There are both good and bad news for those worried about predicted job losses in India’s IT sector. First the bad news: A report by US-based research firm HfS Research says around 7 lakh low skilled workers in IT/BPO industry in India are expected to lose their jobs to automation and artificial intelligence by 2022. The report says a rise in adoption of automation and artificial intelligence would lead to a fall in the number of low skilled workers in India’s IT and BPO service sectors from 2.4 million in 2016 to 1.7 million in 2022.
However, there is nothing to be worried about for medium and high-skilled workers. The good news is that the report predicts a significant rise in medium and high skilled jobs in India by 2022. According to HfS Research, the number of medium skilled jobs in IT/BPO industry are expected to rise from 900,000 to 1 million by 2022. Similarly, the number of high skilled jobs may rise to 510,000 in 2022 from 320,000 in 2016.
The prediction for IT and BPO/Jobs in India are in line with the global trends.

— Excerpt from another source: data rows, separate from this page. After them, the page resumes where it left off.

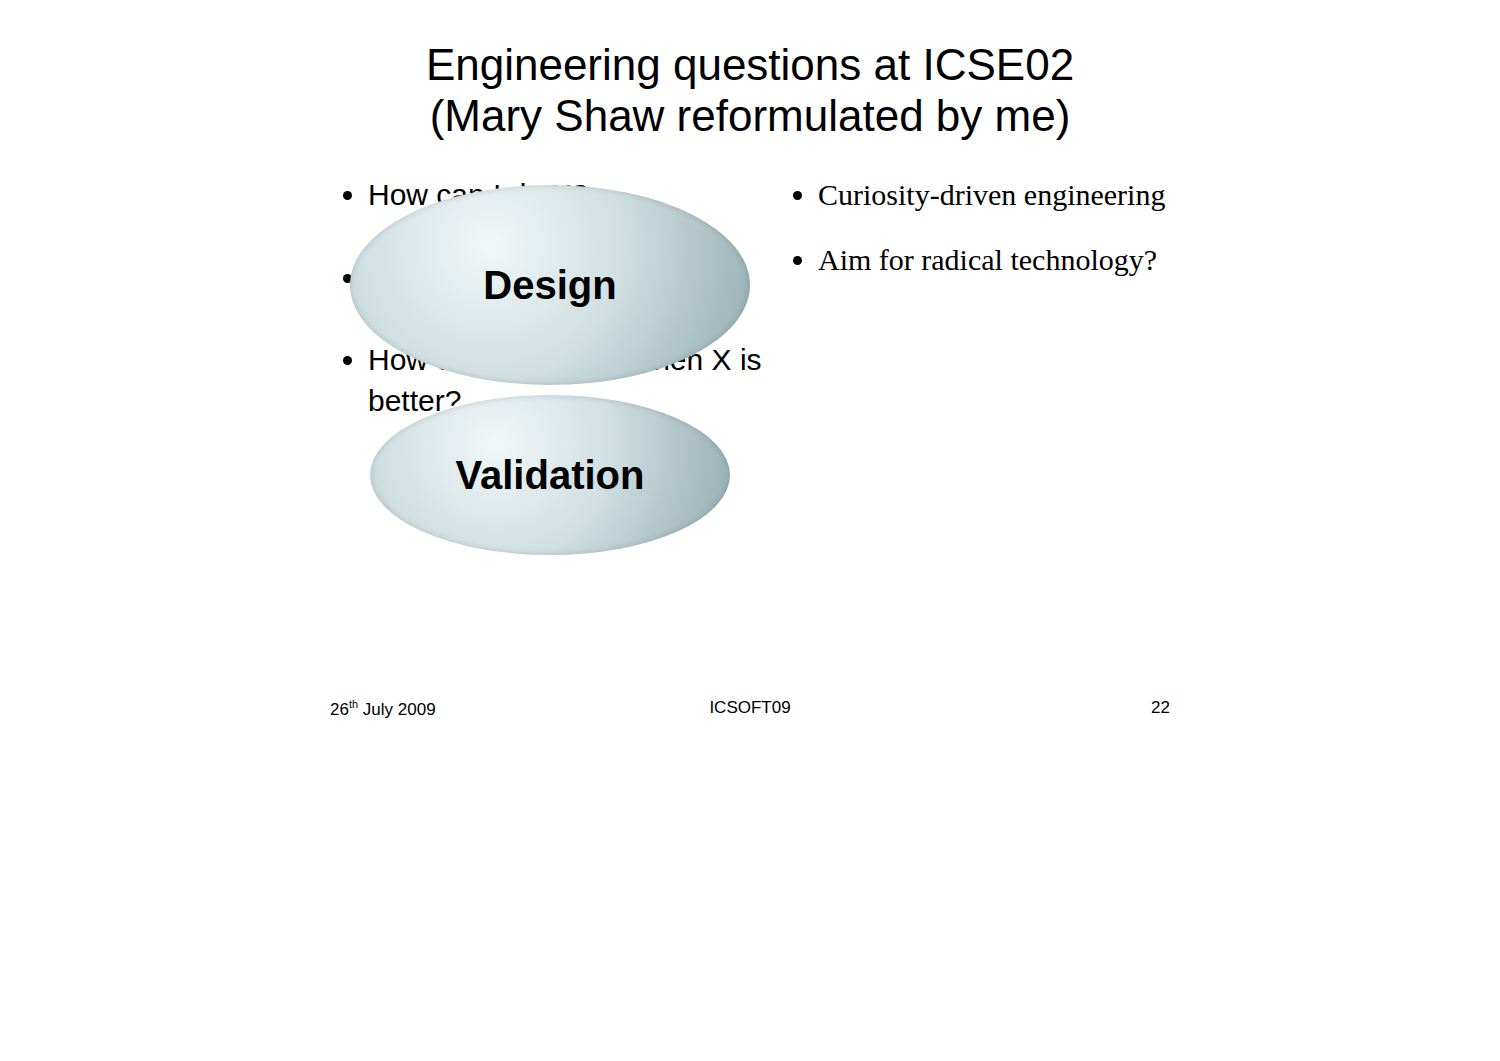Engineering questions at ICSE02
(Mary Shaw reformulated by me)
How can I do X?
What is a better design of X
How can I evaluate when X is better?
Design
Validation
Curiosity-driven engineering
Aim for radical technology?
26th July 2009 ICSOFT09 22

Across the world, increasing adoption of automation and artificial intelligence is predicted to kill around 31% low skilled jobs in this sector, while the medium skill jobs may rise by 13 per cent and high skill jobs by 57 per cent. Globally, the adoption of automation and artificial technology are predicted to lead to a 7.5% fall in jobs, majorly hitting countries like India, the US and the UK
Now the Big question: How to survive amid the changing jobs scenario in IT/BPO sector? Only answer to this is that you will have to improve your skills, or shift to other lucrative sectors, if your skill set doesn’t conform to medium or high skill criteria demanded by IT/BPO sector.
The HfS Research says that Robotic Process Automation (RPA) has accelerated the elimination of routine jobs in the sector. However, you still have at least five years to improve your skills in this highly competitive sector, as the report says, “the next five years we can manage, it’s the five after that when the impact on labour becomes much more challenging.”